# What the task asks:
Reproduce only the lines of the material below that start at the line containing "Figures 1 and" and stop at the line containing "Figure 1 Gatwick". Keep both end lines.

# Provided records:
=== Begin Enclosure ===

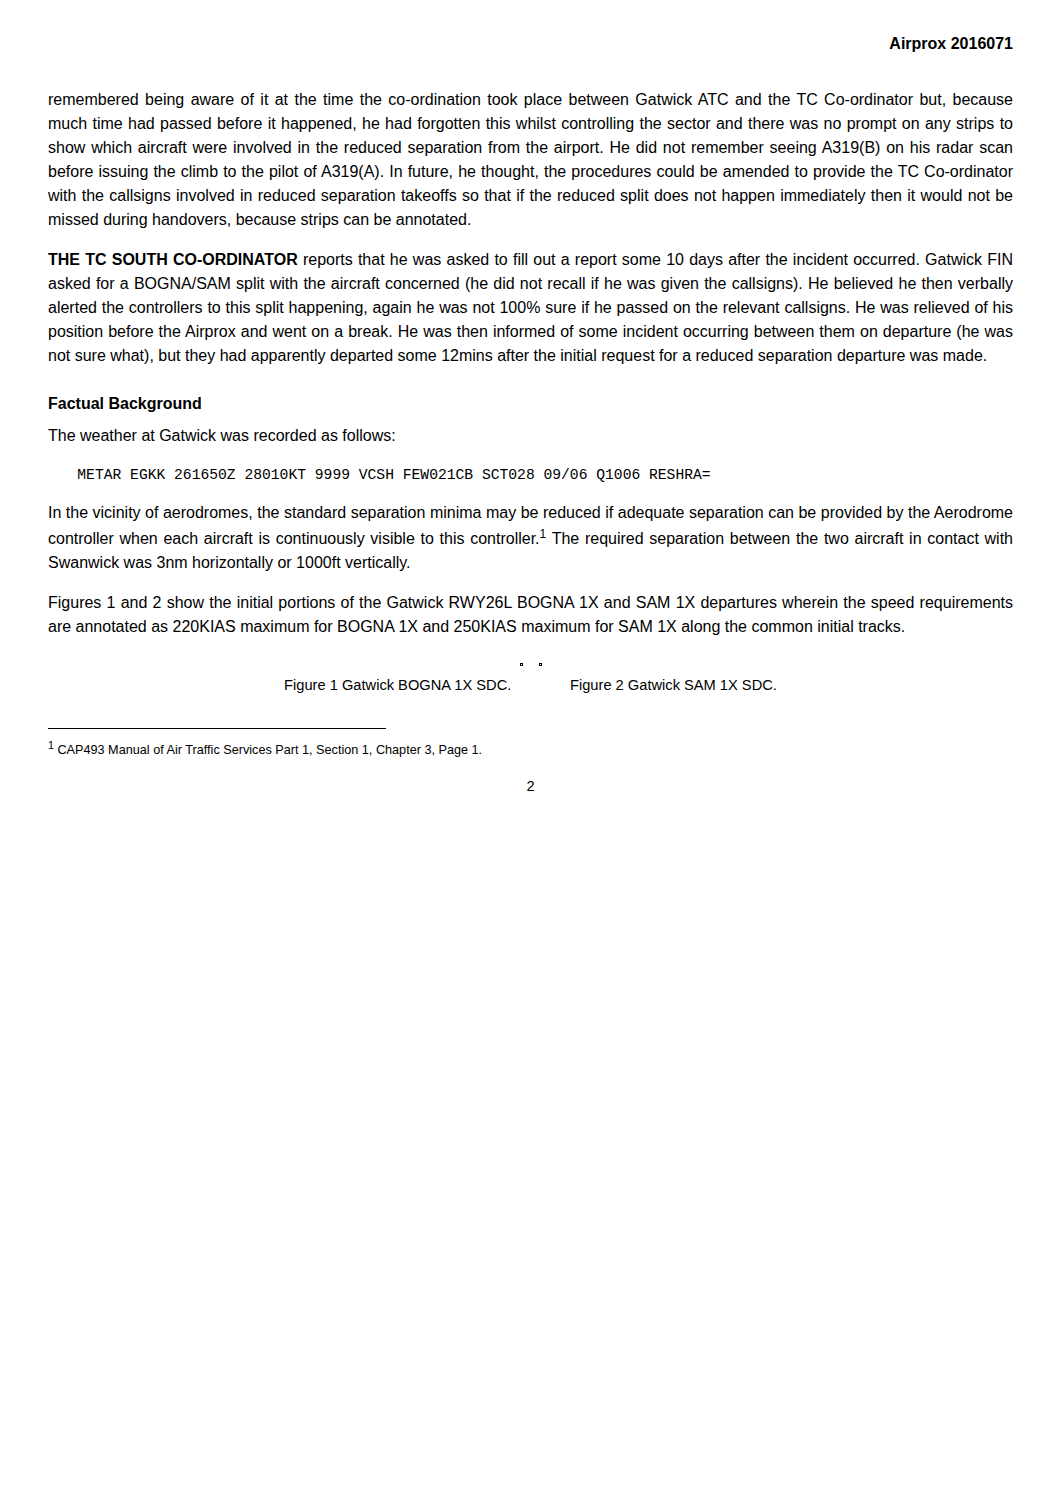Airprox 2016071
remembered being aware of it at the time the co-ordination took place between Gatwick ATC and the TC Co-ordinator but, because much time had passed before it happened, he had forgotten this whilst controlling the sector and there was no prompt on any strips to show which aircraft were involved in the reduced separation from the airport. He did not remember seeing A319(B) on his radar scan before issuing the climb to the pilot of A319(A). In future, he thought, the procedures could be amended to provide the TC Co-ordinator with the callsigns involved in reduced separation takeoffs so that if the reduced split does not happen immediately then it would not be missed during handovers, because strips can be annotated.
THE TC SOUTH CO-ORDINATOR reports that he was asked to fill out a report some 10 days after the incident occurred. Gatwick FIN asked for a BOGNA/SAM split with the aircraft concerned (he did not recall if he was given the callsigns). He believed he then verbally alerted the controllers to this split happening, again he was not 100% sure if he passed on the relevant callsigns. He was relieved of his position before the Airprox and went on a break. He was then informed of some incident occurring between them on departure (he was not sure what), but they had apparently departed some 12mins after the initial request for a reduced separation departure was made.
Factual Background
The weather at Gatwick was recorded as follows:
METAR EGKK 261650Z 28010KT 9999 VCSH FEW021CB SCT028 09/06 Q1006 RESHRA=
In the vicinity of aerodromes, the standard separation minima may be reduced if adequate separation can be provided by the Aerodrome controller when each aircraft is continuously visible to this controller.1 The required separation between the two aircraft in contact with Swanwick was 3nm horizontally or 1000ft vertically.
Figures 1 and 2 show the initial portions of the Gatwick RWY26L BOGNA 1X and SAM 1X departures wherein the speed requirements are annotated as 220KIAS maximum for BOGNA 1X and 250KIAS maximum for SAM 1X along the common initial tracks.
Figure 1 Gatwick BOGNA 1X SDC. Figure 2 Gatwick SAM 1X SDC.
1 CAP493 Manual of Air Traffic Services Part 1, Section 1, Chapter 3, Page 1.
2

=== End Enclosure ===

# Answer:
Figures 1 and 2 show the initial portions of the Gatwick RWY26L BOGNA 1X and SAM 1X departures wherein the speed requirements are annotated as 220KIAS maximum for BOGNA 1X and 250KIAS maximum for SAM 1X along the common initial tracks.
Figure 1 Gatwick BOGNA 1X SDC. Figure 2 Gatwick SAM 1X SDC.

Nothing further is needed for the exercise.